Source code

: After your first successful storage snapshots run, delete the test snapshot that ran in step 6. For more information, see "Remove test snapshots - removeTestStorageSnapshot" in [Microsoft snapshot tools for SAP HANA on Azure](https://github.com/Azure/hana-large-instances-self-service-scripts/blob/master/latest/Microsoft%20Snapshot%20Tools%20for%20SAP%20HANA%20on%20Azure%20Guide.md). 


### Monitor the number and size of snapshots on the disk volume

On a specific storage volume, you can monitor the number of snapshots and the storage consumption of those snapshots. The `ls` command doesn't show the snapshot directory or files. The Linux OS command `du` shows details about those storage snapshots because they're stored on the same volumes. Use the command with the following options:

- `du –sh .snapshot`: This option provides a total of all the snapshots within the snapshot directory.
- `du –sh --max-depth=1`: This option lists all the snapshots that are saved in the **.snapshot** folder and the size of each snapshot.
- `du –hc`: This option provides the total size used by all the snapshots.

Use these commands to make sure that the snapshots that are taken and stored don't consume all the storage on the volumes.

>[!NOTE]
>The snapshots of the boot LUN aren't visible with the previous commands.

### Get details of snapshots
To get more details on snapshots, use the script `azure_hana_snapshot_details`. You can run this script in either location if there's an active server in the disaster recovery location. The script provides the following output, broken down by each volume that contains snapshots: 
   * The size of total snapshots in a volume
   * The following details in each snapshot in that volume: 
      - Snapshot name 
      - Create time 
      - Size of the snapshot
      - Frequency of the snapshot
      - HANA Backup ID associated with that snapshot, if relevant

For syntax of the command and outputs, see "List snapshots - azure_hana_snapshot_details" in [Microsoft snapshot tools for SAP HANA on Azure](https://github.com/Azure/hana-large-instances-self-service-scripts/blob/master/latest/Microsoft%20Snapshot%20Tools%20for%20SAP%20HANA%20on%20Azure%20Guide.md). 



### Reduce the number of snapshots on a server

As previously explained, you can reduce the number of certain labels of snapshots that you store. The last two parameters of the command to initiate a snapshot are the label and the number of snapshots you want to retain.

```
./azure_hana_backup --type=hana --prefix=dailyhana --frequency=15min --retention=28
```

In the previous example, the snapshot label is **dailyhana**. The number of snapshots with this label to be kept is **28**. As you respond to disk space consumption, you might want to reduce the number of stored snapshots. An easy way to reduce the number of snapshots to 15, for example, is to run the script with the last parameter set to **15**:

-*-*-

--- EXERCISE ---
Take the lines above from the one containing "- Size of the snapshot" down to the one containing "- HANA Backup", and transcribe them exactly, both ends included.

--- FINISHED EXERCISE ---
      - Size of the snapshot
      - Frequency of the snapshot
      - HANA Backup ID associated with that snapshot, if relevant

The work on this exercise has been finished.